Remember that hand written note you got in 2nd grade saying you have great potential and the feeling that you can accomplish anything if you get your mind to it? Then pull it, buy a nice frame and hang it where you can see it. Your mind will do the rest. Research says we can guide our brain to a desired state if we give sufficient reminders of what that should be. So by looking at a meaningful picture\ object, even if that is one for a split of a second, it brings back memories and the feelings associated with it.

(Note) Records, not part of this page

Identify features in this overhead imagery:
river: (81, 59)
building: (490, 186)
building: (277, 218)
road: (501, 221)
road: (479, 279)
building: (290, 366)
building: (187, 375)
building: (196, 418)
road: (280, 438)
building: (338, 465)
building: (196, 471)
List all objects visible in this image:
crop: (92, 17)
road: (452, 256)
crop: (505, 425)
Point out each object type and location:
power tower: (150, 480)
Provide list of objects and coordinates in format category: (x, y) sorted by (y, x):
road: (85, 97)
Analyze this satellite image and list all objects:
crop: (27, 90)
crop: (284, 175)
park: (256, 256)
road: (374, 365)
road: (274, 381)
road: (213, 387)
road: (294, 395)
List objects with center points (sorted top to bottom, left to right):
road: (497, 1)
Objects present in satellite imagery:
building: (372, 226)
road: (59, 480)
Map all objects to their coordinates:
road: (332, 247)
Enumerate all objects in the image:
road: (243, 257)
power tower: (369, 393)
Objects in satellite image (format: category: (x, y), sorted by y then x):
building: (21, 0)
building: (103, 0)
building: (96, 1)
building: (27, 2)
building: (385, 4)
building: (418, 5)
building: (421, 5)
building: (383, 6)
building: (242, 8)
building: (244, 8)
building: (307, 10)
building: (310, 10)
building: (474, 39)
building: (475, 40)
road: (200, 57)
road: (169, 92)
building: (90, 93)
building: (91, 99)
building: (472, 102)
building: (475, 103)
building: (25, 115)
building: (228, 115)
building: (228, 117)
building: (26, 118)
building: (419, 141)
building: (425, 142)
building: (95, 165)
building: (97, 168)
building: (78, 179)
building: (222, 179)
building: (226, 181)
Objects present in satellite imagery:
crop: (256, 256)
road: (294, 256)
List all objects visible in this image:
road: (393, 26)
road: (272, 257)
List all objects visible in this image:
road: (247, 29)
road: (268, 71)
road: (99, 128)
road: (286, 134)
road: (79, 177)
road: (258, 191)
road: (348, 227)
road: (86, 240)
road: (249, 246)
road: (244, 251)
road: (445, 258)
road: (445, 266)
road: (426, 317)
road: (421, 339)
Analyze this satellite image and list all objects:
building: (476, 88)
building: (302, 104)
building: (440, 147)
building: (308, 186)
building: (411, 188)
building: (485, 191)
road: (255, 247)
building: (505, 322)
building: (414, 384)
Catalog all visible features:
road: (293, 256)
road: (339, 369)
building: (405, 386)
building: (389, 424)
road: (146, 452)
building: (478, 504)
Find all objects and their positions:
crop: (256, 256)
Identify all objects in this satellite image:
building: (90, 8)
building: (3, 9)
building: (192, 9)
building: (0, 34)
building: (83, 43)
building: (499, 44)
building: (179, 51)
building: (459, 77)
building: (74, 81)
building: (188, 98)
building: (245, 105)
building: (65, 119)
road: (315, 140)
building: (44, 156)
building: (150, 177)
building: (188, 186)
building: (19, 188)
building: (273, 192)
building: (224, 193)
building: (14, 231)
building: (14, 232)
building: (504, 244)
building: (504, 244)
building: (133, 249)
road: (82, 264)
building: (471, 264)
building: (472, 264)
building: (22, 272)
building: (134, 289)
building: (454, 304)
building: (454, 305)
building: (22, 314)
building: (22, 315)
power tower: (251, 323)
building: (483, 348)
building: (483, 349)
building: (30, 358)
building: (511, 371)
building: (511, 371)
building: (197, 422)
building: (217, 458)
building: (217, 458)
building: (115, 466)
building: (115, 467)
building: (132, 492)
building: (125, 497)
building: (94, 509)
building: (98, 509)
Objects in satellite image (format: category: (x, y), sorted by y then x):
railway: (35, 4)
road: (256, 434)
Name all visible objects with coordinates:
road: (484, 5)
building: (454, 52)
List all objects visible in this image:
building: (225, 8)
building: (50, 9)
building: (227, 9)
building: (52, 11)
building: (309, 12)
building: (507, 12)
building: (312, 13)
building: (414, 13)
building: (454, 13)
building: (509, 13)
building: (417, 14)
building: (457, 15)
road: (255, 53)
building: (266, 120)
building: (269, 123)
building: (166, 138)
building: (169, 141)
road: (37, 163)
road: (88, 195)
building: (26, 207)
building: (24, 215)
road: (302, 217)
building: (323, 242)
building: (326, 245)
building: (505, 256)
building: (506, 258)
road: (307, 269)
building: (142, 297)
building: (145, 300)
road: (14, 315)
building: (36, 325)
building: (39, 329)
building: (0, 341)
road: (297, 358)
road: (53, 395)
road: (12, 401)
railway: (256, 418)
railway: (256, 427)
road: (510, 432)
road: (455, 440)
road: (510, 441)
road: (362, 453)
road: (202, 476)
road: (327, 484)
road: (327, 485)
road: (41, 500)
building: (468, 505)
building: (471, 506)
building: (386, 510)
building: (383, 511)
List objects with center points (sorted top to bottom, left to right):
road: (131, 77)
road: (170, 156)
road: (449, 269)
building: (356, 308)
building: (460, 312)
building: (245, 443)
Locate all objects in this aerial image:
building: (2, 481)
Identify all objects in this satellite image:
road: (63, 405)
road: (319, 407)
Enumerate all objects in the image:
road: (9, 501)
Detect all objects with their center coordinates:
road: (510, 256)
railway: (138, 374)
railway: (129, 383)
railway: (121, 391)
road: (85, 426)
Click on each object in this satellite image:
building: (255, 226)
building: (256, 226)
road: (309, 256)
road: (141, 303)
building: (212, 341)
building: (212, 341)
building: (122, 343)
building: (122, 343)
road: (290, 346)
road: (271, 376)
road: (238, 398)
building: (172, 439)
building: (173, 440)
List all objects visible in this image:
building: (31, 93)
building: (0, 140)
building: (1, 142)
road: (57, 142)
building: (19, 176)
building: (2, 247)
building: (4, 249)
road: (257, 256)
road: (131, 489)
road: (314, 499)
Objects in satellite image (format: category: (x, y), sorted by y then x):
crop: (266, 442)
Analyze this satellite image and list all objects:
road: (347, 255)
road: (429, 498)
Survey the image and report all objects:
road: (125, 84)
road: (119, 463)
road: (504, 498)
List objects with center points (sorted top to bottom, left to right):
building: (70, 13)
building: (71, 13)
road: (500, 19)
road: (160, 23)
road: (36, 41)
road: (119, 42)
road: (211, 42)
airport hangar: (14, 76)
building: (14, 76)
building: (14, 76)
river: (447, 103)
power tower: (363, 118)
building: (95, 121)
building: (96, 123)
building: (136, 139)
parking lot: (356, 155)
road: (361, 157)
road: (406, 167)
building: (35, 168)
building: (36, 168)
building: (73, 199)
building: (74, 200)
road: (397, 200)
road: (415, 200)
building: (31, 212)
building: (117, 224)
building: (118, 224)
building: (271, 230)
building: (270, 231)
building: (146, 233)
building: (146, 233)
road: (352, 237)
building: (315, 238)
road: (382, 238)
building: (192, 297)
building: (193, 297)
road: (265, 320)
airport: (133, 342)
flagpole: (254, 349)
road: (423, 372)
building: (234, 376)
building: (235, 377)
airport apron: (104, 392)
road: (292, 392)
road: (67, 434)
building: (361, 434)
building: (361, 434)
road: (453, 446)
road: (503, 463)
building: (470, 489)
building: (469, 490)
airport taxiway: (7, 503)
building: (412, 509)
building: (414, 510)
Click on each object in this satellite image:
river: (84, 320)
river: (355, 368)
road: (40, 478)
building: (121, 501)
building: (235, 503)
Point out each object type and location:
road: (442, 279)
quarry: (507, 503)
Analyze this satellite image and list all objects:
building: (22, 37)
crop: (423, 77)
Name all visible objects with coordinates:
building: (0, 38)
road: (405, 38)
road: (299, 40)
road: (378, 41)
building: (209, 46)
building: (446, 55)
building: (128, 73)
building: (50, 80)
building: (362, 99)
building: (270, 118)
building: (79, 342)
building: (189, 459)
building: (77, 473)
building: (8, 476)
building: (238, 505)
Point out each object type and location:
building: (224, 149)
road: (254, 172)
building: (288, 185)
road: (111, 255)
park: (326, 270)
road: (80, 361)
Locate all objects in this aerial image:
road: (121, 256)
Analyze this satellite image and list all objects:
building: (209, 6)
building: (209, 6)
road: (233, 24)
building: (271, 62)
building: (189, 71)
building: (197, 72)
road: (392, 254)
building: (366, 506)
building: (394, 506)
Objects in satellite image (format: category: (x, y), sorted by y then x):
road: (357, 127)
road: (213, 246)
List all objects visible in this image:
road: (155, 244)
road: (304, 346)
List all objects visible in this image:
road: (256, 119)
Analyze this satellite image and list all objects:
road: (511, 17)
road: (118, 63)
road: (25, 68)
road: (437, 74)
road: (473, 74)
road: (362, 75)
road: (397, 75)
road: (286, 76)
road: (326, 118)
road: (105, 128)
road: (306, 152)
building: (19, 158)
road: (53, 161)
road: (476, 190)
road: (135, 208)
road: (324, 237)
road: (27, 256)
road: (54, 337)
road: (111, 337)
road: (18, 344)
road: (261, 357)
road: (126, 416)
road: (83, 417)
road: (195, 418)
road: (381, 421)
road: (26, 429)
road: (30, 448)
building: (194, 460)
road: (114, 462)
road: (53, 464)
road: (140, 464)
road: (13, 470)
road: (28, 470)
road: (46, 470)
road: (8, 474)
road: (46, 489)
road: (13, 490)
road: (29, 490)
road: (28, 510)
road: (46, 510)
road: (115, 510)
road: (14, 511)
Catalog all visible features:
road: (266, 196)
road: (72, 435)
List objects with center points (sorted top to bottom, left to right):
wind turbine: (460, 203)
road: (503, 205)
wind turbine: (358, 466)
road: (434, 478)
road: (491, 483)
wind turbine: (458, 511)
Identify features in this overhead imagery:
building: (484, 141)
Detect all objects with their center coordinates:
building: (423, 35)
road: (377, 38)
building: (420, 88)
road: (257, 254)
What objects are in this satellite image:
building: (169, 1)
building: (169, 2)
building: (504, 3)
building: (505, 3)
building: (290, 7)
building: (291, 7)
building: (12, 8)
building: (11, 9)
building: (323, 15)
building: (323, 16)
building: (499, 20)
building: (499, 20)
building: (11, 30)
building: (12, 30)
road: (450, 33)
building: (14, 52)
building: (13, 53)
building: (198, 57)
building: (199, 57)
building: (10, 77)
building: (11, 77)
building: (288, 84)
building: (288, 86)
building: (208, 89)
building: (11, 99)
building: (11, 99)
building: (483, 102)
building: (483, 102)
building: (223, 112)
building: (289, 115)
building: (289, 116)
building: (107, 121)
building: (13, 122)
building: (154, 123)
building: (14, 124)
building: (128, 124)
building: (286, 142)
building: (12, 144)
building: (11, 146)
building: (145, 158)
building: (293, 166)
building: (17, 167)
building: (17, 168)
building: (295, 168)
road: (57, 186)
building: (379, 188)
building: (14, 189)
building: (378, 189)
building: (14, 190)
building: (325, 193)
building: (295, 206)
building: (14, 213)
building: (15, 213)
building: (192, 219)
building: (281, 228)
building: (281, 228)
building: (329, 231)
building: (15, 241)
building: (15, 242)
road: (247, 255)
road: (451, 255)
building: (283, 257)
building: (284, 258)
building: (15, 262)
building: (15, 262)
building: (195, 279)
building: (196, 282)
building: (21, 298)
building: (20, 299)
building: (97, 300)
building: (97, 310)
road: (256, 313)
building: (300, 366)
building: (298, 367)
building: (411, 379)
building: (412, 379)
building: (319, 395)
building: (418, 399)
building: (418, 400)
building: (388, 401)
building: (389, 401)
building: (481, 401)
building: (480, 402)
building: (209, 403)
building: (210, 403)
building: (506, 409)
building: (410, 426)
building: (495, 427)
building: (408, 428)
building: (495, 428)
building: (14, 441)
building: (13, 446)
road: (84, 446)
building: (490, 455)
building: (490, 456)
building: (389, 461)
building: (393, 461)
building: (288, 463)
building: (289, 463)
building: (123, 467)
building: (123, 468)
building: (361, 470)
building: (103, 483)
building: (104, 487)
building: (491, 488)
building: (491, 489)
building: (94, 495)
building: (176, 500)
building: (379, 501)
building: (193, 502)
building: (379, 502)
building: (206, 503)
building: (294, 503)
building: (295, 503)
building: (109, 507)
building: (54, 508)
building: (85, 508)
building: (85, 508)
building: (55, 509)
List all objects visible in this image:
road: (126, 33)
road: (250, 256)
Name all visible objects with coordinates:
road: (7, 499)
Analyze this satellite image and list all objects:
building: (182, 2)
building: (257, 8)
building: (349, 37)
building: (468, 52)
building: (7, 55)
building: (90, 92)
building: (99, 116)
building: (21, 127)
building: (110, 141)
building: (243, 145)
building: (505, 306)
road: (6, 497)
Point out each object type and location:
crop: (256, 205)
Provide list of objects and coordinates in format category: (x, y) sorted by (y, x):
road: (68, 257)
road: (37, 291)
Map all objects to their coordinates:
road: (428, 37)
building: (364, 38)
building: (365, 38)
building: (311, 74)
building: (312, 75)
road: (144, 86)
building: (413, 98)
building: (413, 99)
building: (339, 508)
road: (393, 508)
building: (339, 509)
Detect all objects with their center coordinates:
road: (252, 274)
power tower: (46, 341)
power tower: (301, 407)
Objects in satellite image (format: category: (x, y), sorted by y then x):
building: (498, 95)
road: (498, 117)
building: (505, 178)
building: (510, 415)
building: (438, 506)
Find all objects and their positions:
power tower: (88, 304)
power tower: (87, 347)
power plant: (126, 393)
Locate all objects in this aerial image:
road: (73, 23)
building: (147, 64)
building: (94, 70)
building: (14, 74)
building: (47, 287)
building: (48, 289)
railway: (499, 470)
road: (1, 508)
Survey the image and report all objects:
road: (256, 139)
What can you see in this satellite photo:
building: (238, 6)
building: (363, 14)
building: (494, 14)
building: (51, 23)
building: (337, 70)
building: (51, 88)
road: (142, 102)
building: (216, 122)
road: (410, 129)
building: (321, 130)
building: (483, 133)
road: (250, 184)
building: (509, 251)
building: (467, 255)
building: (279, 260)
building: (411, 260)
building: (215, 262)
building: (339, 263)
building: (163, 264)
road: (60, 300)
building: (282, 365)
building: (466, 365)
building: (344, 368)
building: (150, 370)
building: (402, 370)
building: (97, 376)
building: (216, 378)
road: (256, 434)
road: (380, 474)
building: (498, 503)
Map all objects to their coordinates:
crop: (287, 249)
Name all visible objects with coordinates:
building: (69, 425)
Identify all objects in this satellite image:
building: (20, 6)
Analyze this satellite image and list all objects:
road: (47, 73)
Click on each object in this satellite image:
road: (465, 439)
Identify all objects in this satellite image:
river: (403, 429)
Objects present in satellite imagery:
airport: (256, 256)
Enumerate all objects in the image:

Now take one more look at the lyrics of “Eye of the Tiger” from Survivor (I’ve included them at the end of this article). There is a reason why it is considered one of the most popular psych-up songs of all time. It combines a lot of the ingredients from above: it tells you to search for the significant moments from the past, visualize the win and reinforce the idea that it can be done.
I’m convinced that when Jim Peterik wrote the words to this song, he was not looking for a way to put into lyrics a summary of personal development techniques. He was focusing on transmitting a message and that he accomplished by creating one of the most iconic songs that will get your blood pressure up even if you don’t know the movie.
To sum it up, before that important presentation, walk backwards in a room filled with mementos of precious reminders of glorious moments, where you can put on your lucky sneakers, stand tall and see yourself doing the greatest presentation of all times and then tell yourself into doing it. And before you leave the room, put that record on and rehearse a couple of moves from Rocky!
Once you do that, let me know if it did the magic! Or what else works for you to get you “Psyched-Up”!